Schwäbische Zeitung (Sigmaringen)
Die geheime Liaison des Neandertalers
Die Analyse eines Oberschenkelknochens von der Schwäbischen Alb liefert überraschende Befunde
TÜBINGEN/JENA (dpa) - Der Oberschenkelknochen eines Neandertalers wirft ein neues Licht auf die Ausbreitung der Menschen. Ein internationales Forscherteam hat aus dem Knochen, der auf der Schwäbischen Alb entdeckt wurde, das Erbgut entschlüsselt: Demnach hat eine Gruppe Urmenschen Afrika schon vor grob 300 000 Jahren verlassen und sich dann in Europa mit Neandertalern vermischt.

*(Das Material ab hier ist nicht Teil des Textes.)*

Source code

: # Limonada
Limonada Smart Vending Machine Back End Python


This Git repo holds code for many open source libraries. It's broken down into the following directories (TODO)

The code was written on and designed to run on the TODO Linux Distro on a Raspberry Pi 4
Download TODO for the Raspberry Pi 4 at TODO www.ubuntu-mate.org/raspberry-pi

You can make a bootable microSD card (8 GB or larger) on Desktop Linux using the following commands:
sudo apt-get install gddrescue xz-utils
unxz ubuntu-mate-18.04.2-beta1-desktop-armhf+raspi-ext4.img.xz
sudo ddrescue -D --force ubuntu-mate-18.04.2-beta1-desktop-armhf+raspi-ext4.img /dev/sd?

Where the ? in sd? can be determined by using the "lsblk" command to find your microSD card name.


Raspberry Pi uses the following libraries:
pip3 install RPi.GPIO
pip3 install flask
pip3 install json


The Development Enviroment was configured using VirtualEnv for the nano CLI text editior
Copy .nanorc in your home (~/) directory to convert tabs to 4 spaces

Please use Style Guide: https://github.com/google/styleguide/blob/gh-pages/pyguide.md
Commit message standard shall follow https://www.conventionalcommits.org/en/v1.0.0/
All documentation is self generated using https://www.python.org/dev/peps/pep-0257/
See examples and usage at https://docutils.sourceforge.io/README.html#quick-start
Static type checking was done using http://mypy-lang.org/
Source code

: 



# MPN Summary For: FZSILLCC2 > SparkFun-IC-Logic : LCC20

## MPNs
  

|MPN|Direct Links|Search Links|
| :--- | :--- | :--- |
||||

„Wir können noch nicht genau sagen, wer diese Urmenschen waren,“sagt Erstautor Cosimo Posth vom Jenaer Max-Planck-Institut für Menschheitsgeschichte. Nach bisheriger Lehrmeinung entstand der moderne Mensch vor etwa 300 000 Jahren in Afrika. Vor rund 100 000 Jahren verließ er den Kontinent und breitete sich später weltweit aus. Vor rund 40 000 Jahren erreichte er dann Europa, das damals von Neandertalern bewohnt war. Sie starben kurz nach Ankunft des Homo sapiens aus.
Höhlenfund bei Ulm
Das Team um Posth analysierte nun den Knochen, der aus der Höhle Hohlenstein-Stadel östlich von Ulm stammt. Dabei entschlüsselten sie die vollständige mitochondriale DNA (mtDNA). Diese DNA wird nur über die mütterliche Linie vererbt.
Die im Fachblatt „Nature Communications“veröffentlichte Analyse ergab, dass der Knochen von einem Neandertaler stammt, der vor etwa 124 000 Jahren lebte. Zudem zeigt der Erbgut-Vergleich mit modernen Menschen, anderen Neandertalern und in Zentralasien gefundenen Denisova-Menschen, dass die mtDNA Sequenzen von Urmenschen enthält, die mit dem Homo sapiens wesentlich enger verwandt waren als Neandertaler.
Ältere Neandertaler-Knochen, die aus der nordspanischen Höhle Sima de los Huesos stammen und etwa 430 000 Jahre alt sind, enthalten diese Sequenzen ebenso wenig wie Überreste von Denisova-Menschen, die eng mit Neandertalern verwandt sind. Daraus folgert das Team, dass Urmenschen irgendwann vor grob 300 000 bis 400 000 Jahren von Afrika nach Europa gelangten und sich mit Neandertalern vermischten.
Suche nach Vermischung
Laut Faysal Bibi vom Museum für Naturkunde in Berlin deuten die DNA-Spuren darauf hin, dass diese Kreuzungen zwischen dem vermuteten modernen Homo sapiens und Neandertalern noch vor den ersten archäologischen Nachweisen des modernen Menschen in Europa stammten.
„Die Schlüsselfrage ist deshalb: Wo soll das Ganze passiert sein?“, ergänzt Jean-Jacques Hublin, Direktor der Abteilung Menschliche Evolution am Max-Planck-Institut für evolutionäre Anthropologie in Leipzig. Sowohl Hublin als auch Bibi halten es für wahrscheinlich, dass sich diese frühen Begegnungen in der Levante und dem Mittleren Osten abgespielt haben könnten.
Die Studie löst zudem ein Rätsel zur Datierung des letzten gemeinsamen Vorfahren von modernem Menschen und Neandertaler. Demnach wäre die Entwicklung der Menschenarten folgendermaßen abgelaufen: Vor etwa 600 000 bis 700 000 Jahren trennten sich die Linien von modernen Menschen und einer anderen Gruppe, die Afrika in der Folgezeit verließ. Aus dieser gingen dann in Eurasien Neandertaler und Denisova-Mensch hervor. Eine Gruppe von Urmenschen wanderte dann vor 300 000 bis 400 000 Jahren aus Afrika aus und vermischte sich mit Neandertalern. Der moderne Mensch verließ Afrika demnach wie bislang angenommen - vor rund 100 000 Jahren.